(Information shown begins)

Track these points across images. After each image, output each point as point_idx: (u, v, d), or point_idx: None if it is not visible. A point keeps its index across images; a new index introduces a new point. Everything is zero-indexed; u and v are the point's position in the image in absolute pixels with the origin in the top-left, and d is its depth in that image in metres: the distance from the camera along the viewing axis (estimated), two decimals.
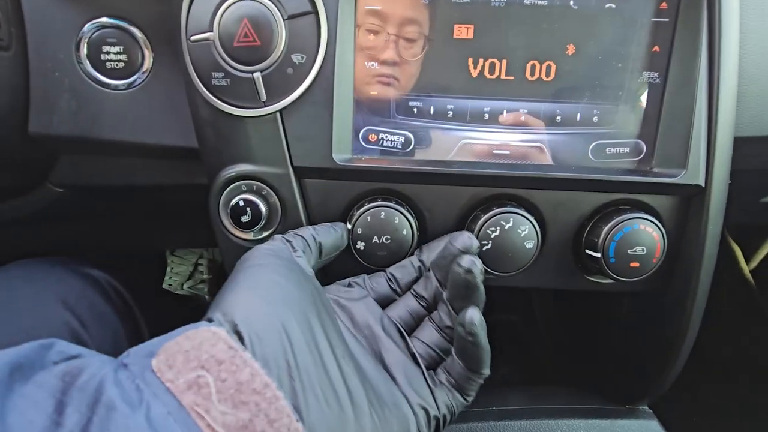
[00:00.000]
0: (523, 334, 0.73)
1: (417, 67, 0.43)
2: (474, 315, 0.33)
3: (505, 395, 0.55)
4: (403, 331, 0.37)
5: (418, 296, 0.39)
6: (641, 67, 0.42)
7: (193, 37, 0.39)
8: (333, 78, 0.40)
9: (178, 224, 0.90)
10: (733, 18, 0.39)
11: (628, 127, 0.44)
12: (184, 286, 1.13)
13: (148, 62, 0.46)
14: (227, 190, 0.43)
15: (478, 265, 0.34)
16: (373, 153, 0.44)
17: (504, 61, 0.42)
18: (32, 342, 0.24)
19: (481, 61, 0.42)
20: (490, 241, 0.41)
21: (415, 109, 0.44)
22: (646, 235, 0.41)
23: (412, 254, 0.43)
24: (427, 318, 0.39)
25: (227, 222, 0.43)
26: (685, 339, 0.46)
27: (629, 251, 0.41)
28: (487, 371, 0.35)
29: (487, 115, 0.44)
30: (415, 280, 0.41)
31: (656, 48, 0.42)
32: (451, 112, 0.44)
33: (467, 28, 0.42)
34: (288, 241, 0.37)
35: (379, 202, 0.42)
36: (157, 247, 1.08)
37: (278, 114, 0.41)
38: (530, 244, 0.41)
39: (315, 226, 0.41)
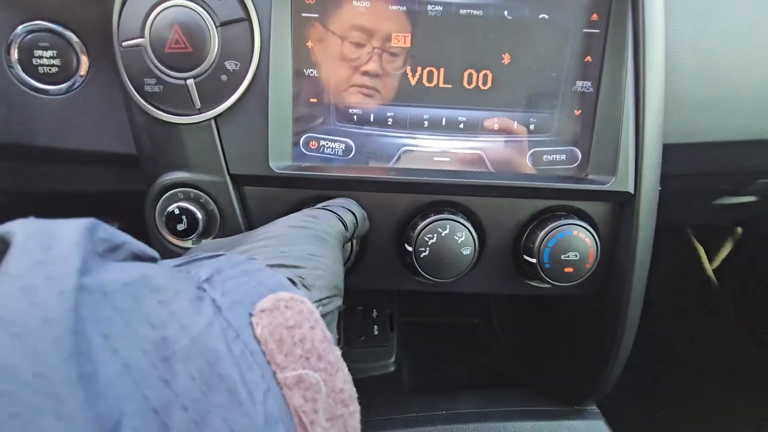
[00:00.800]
0: (481, 336, 0.74)
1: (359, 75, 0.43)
2: None
3: (455, 399, 0.56)
4: None
5: None
6: (575, 76, 0.43)
7: (125, 43, 0.39)
8: (268, 85, 0.40)
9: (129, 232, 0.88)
10: (657, 27, 0.41)
11: (564, 135, 0.45)
12: None
13: (84, 67, 0.45)
14: (163, 197, 0.42)
15: None
16: (314, 160, 0.44)
17: (441, 70, 0.43)
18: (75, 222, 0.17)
19: (419, 69, 0.43)
20: (428, 248, 0.42)
21: (355, 117, 0.44)
22: (579, 241, 0.42)
23: (350, 263, 0.43)
24: None
25: (163, 230, 0.42)
26: (622, 341, 0.47)
27: (563, 257, 0.42)
28: None
29: (426, 123, 0.44)
30: None
31: (588, 58, 0.43)
32: (391, 120, 0.44)
33: (404, 36, 0.42)
34: (340, 219, 0.35)
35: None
36: None
37: (213, 121, 0.40)
38: (467, 251, 0.42)
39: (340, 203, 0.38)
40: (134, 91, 0.40)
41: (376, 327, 0.64)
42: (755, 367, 1.06)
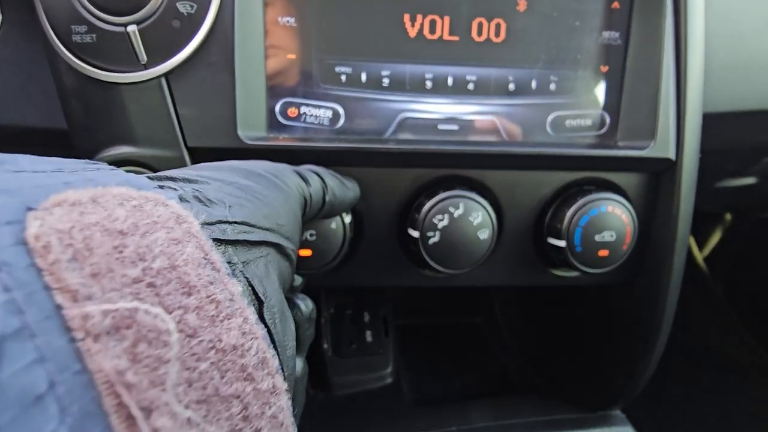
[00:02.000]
0: (485, 338, 0.67)
1: None
2: None
3: (467, 411, 0.48)
4: None
5: None
6: (601, 25, 0.37)
7: None
8: (233, 32, 0.32)
9: None
10: None
11: (589, 96, 0.38)
12: None
13: None
14: None
15: None
16: (294, 131, 0.36)
17: (446, 19, 0.36)
18: None
19: (419, 17, 0.35)
20: (438, 233, 0.34)
21: (343, 77, 0.36)
22: (614, 218, 0.36)
23: (343, 254, 0.35)
24: None
25: None
26: (659, 335, 0.41)
27: (597, 238, 0.35)
28: None
29: (429, 83, 0.37)
30: None
31: (616, 4, 0.37)
32: (386, 80, 0.36)
33: None
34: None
35: None
36: None
37: (163, 79, 0.32)
38: (485, 234, 0.35)
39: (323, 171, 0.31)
40: (59, 44, 0.31)
41: (369, 333, 0.56)
42: (752, 358, 1.04)
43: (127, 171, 0.32)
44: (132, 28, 0.31)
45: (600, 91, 0.38)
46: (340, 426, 0.46)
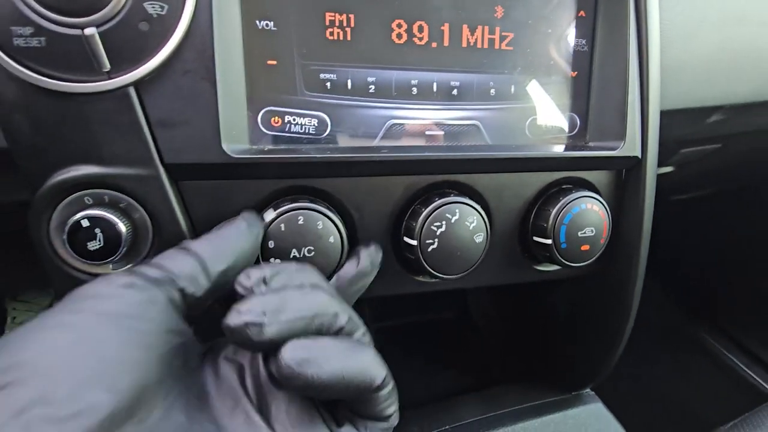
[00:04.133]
0: (461, 331, 0.69)
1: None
2: (284, 354, 0.22)
3: (456, 408, 0.49)
4: None
5: None
6: (569, 33, 0.39)
7: None
8: (212, 36, 0.29)
9: (17, 258, 0.68)
10: None
11: (561, 99, 0.40)
12: None
13: None
14: (61, 205, 0.29)
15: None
16: (279, 141, 0.34)
17: (431, 25, 0.35)
18: None
19: (404, 24, 0.35)
20: (436, 240, 0.34)
21: (328, 84, 0.34)
22: (593, 214, 0.38)
23: (341, 267, 0.34)
24: None
25: (64, 252, 0.29)
26: (629, 318, 0.45)
27: (580, 234, 0.38)
28: (381, 388, 0.25)
29: (415, 89, 0.36)
30: None
31: (582, 12, 0.39)
32: (373, 87, 0.35)
33: None
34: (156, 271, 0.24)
35: (295, 204, 0.32)
36: None
37: (132, 89, 0.28)
38: (480, 238, 0.35)
39: (197, 240, 0.27)
40: None
41: None
42: (679, 327, 1.18)
43: (92, 193, 0.28)
44: (90, 31, 0.27)
45: (569, 95, 0.40)
46: None
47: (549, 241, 0.37)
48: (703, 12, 0.46)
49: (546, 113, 0.40)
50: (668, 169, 0.95)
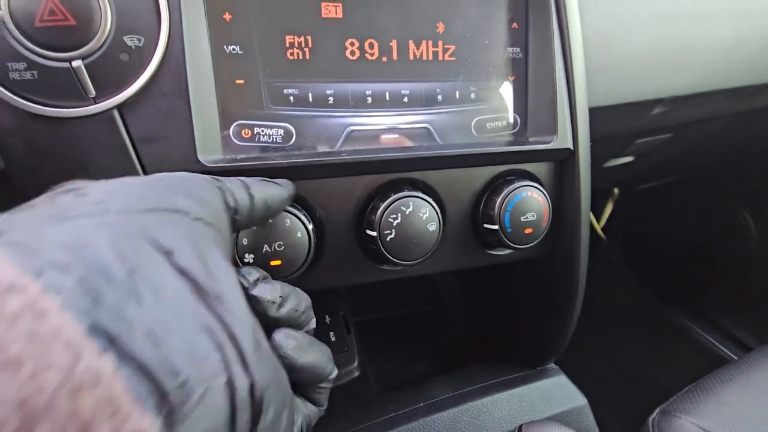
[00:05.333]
0: (436, 322, 0.74)
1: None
2: (280, 339, 0.28)
3: (429, 388, 0.54)
4: None
5: None
6: (505, 43, 0.44)
7: None
8: (184, 61, 0.33)
9: None
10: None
11: (502, 101, 0.45)
12: None
13: None
14: None
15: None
16: (249, 151, 0.38)
17: (380, 42, 0.40)
18: None
19: (357, 42, 0.40)
20: (393, 230, 0.39)
21: (291, 98, 0.39)
22: (533, 201, 0.43)
23: (310, 260, 0.38)
24: None
25: None
26: (577, 296, 0.50)
27: (522, 219, 0.43)
28: (328, 380, 0.31)
29: (369, 99, 0.41)
30: None
31: (515, 24, 0.44)
32: (331, 98, 0.40)
33: (335, 6, 0.39)
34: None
35: None
36: None
37: (116, 111, 0.32)
38: (433, 227, 0.40)
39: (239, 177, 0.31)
40: None
41: (332, 333, 0.59)
42: (647, 309, 1.24)
43: None
44: (77, 63, 0.31)
45: (510, 97, 0.45)
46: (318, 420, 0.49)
47: (496, 227, 0.42)
48: (636, 12, 0.52)
49: (489, 114, 0.45)
50: (628, 159, 1.02)
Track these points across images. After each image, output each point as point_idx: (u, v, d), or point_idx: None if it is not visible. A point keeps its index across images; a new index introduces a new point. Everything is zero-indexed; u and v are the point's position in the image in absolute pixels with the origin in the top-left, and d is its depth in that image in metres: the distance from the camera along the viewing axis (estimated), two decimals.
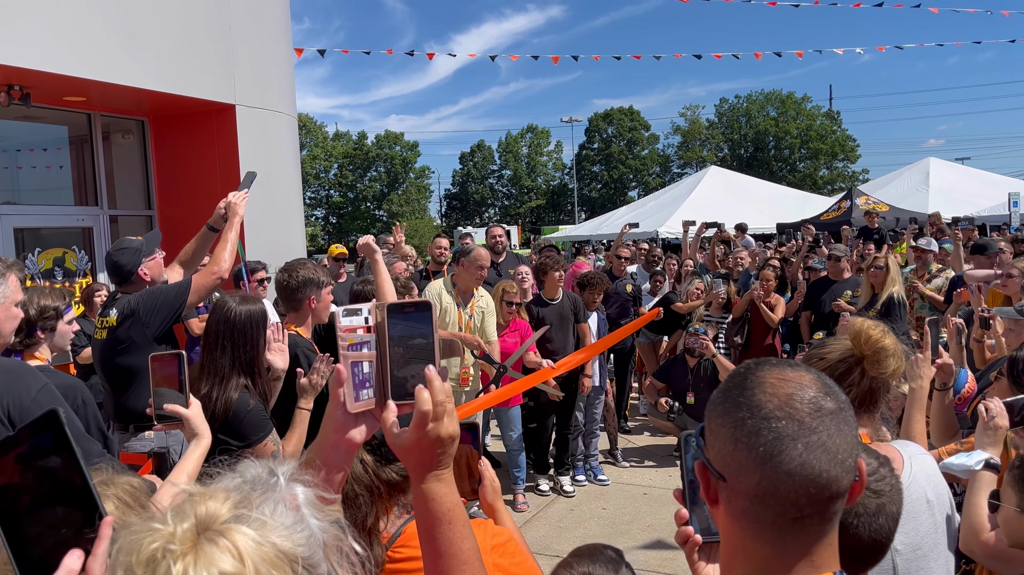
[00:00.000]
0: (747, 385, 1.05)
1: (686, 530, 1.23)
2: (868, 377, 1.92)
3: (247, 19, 7.58)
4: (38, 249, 7.01)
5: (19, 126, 7.27)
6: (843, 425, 1.02)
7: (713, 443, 1.07)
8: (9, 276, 2.54)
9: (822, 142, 56.57)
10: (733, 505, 1.04)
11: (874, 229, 11.63)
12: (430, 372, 1.13)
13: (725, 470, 1.03)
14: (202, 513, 0.87)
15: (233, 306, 3.05)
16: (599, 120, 62.36)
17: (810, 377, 1.05)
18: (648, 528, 5.75)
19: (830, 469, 0.99)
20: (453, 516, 1.16)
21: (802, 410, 1.00)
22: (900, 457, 1.91)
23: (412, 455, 1.15)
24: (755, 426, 1.01)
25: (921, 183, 20.25)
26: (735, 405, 1.04)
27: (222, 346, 2.99)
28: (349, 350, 1.15)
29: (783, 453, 0.98)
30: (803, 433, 0.99)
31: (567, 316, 6.46)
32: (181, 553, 0.83)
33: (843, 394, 1.06)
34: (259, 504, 0.90)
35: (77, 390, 2.94)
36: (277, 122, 8.00)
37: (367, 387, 1.17)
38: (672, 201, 22.17)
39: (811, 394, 1.02)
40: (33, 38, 5.75)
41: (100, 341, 3.72)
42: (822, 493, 0.99)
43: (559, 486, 6.61)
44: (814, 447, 0.98)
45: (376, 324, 1.17)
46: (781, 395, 1.02)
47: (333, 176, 61.59)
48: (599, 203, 58.10)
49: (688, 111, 63.14)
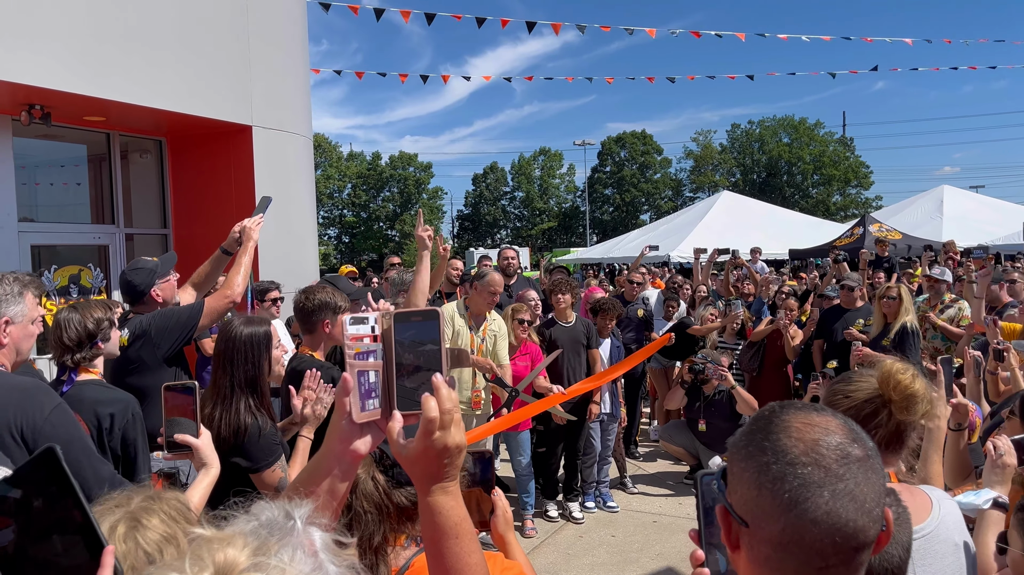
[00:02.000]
0: (772, 429, 1.03)
1: (702, 572, 1.21)
2: (895, 419, 1.88)
3: (264, 41, 7.68)
4: (54, 266, 7.07)
5: (39, 144, 7.36)
6: (871, 473, 0.99)
7: (736, 487, 1.04)
8: (26, 294, 2.56)
9: (835, 168, 56.47)
10: (755, 552, 1.01)
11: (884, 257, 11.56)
12: (437, 380, 1.11)
13: (748, 515, 1.01)
14: (220, 561, 0.85)
15: (237, 326, 3.08)
16: (612, 143, 62.55)
17: (837, 422, 1.03)
18: (658, 556, 5.69)
19: (857, 518, 0.96)
20: (460, 530, 1.13)
21: (829, 456, 0.98)
22: (929, 500, 1.89)
23: (418, 466, 1.12)
24: (780, 472, 0.98)
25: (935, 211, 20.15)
26: (759, 449, 1.02)
27: (224, 366, 3.02)
28: (355, 359, 1.13)
29: (808, 500, 0.96)
30: (830, 480, 0.97)
31: (579, 340, 6.45)
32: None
33: (870, 441, 1.04)
34: (277, 551, 0.88)
35: (128, 405, 2.97)
36: (293, 143, 8.08)
37: (373, 397, 1.14)
38: (684, 225, 22.15)
39: (838, 440, 1.00)
40: (54, 58, 5.84)
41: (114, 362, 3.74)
42: (848, 543, 0.96)
43: (568, 512, 6.56)
44: (841, 495, 0.96)
45: (383, 333, 1.14)
46: (807, 440, 1.00)
47: (347, 196, 61.95)
48: (611, 226, 58.13)
49: (700, 136, 63.29)
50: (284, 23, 8.08)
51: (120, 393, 3.11)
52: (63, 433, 2.43)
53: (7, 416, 2.34)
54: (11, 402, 2.37)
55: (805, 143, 57.70)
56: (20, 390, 2.43)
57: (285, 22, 8.10)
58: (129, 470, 3.02)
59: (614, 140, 62.63)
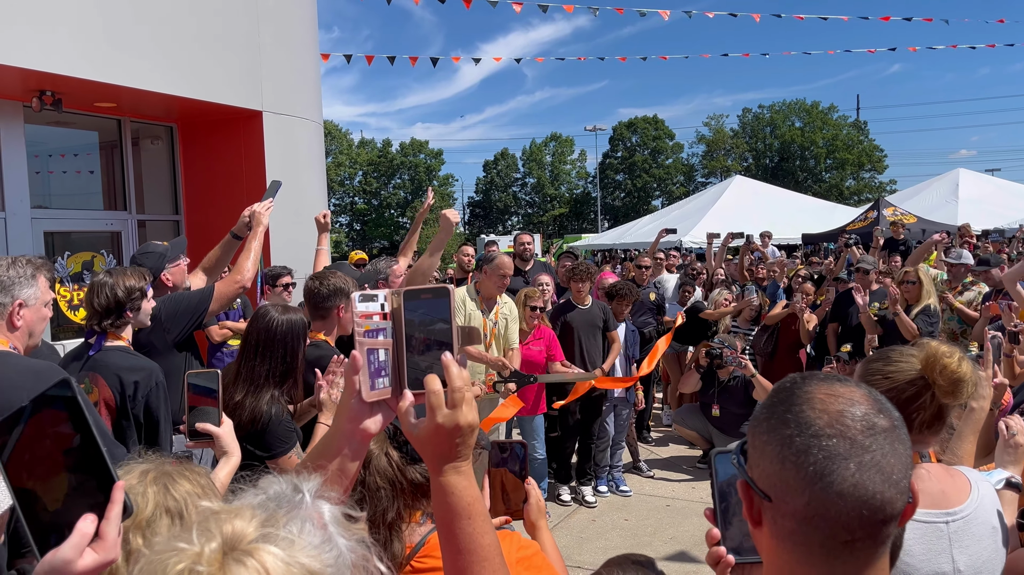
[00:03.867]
0: (794, 401, 1.00)
1: (718, 550, 1.19)
2: (938, 401, 1.82)
3: (275, 27, 7.65)
4: (67, 253, 7.10)
5: (51, 131, 7.37)
6: (897, 444, 0.97)
7: (758, 461, 1.02)
8: (39, 277, 2.56)
9: (848, 152, 56.03)
10: (779, 527, 0.99)
11: (900, 240, 11.45)
12: (446, 358, 1.09)
13: (771, 490, 0.99)
14: (228, 532, 0.84)
15: (275, 316, 3.05)
16: (623, 129, 62.26)
17: (861, 393, 1.01)
18: (671, 540, 5.68)
19: (884, 490, 0.94)
20: (473, 510, 1.12)
21: (854, 427, 0.96)
22: (967, 481, 1.86)
23: (429, 445, 1.11)
24: (804, 444, 0.96)
25: (950, 194, 19.94)
26: (782, 422, 0.99)
27: (261, 355, 2.98)
28: (365, 336, 1.11)
29: (834, 473, 0.94)
30: (855, 452, 0.95)
31: (596, 324, 6.44)
32: (209, 574, 0.80)
33: (895, 411, 1.01)
34: (286, 523, 0.87)
35: (152, 373, 2.99)
36: (303, 129, 8.06)
37: (383, 375, 1.12)
38: (696, 211, 22.02)
39: (863, 411, 0.98)
40: (65, 44, 5.83)
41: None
42: (875, 516, 0.94)
43: (581, 496, 6.56)
44: (867, 467, 0.94)
45: (392, 311, 1.12)
46: (831, 411, 0.97)
47: (358, 183, 62.01)
48: (622, 212, 57.96)
49: (712, 120, 62.89)
50: (294, 9, 8.04)
51: (145, 361, 3.13)
52: None
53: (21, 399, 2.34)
54: (25, 386, 2.37)
55: (818, 127, 57.24)
56: (34, 373, 2.43)
57: (295, 8, 8.06)
58: (152, 438, 3.04)
59: (625, 125, 62.33)
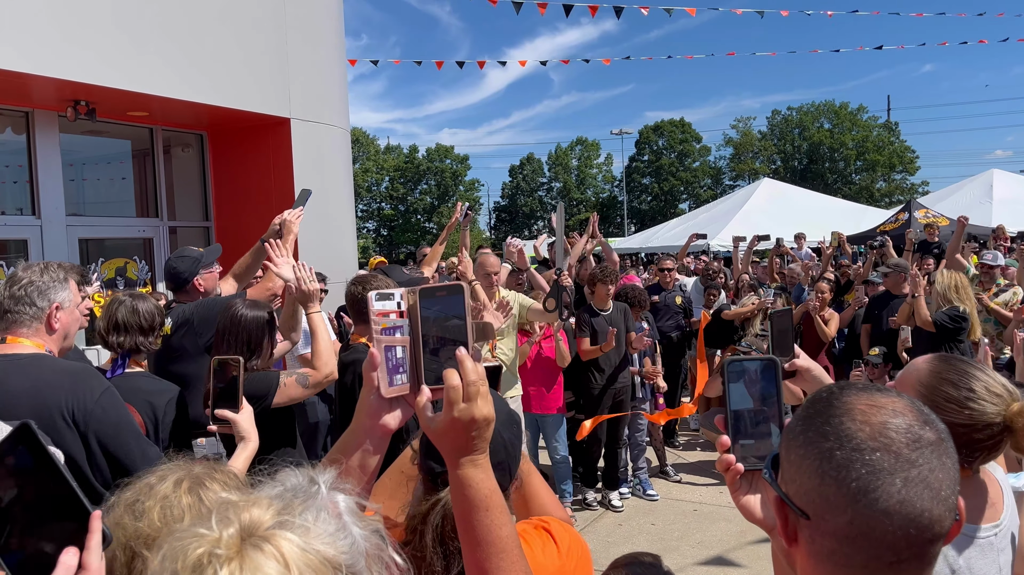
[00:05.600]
0: (833, 412, 0.95)
1: (727, 458, 1.17)
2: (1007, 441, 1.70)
3: (302, 35, 7.75)
4: (101, 259, 7.24)
5: (85, 140, 7.53)
6: (945, 458, 0.91)
7: (794, 476, 0.96)
8: (70, 280, 2.62)
9: (879, 154, 55.26)
10: (817, 545, 0.94)
11: (934, 243, 11.26)
12: (461, 353, 1.11)
13: (809, 507, 0.93)
14: (246, 519, 0.87)
15: (240, 308, 3.17)
16: (649, 132, 62.00)
17: (904, 403, 0.95)
18: (698, 545, 5.64)
19: (933, 508, 0.88)
20: (490, 502, 1.13)
21: (898, 440, 0.90)
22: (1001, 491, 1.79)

(Information shown ends)

Problem to work on: Return only the part of the records above that opens with the line containing "19: (481, 61, 0.42)" and closes with the line containing "35: (379, 202, 0.42)", ends included.

Task result:
19: (481, 61, 0.42)
20: (490, 241, 0.41)
21: (415, 109, 0.44)
22: (646, 235, 0.41)
23: (412, 254, 0.43)
24: (427, 318, 0.39)
25: (227, 222, 0.43)
26: (685, 339, 0.46)
27: (629, 251, 0.41)
28: (487, 371, 0.35)
29: (487, 115, 0.44)
30: (415, 280, 0.41)
31: (656, 48, 0.42)
32: (451, 112, 0.44)
33: (467, 28, 0.42)
34: (288, 241, 0.37)
35: (379, 202, 0.42)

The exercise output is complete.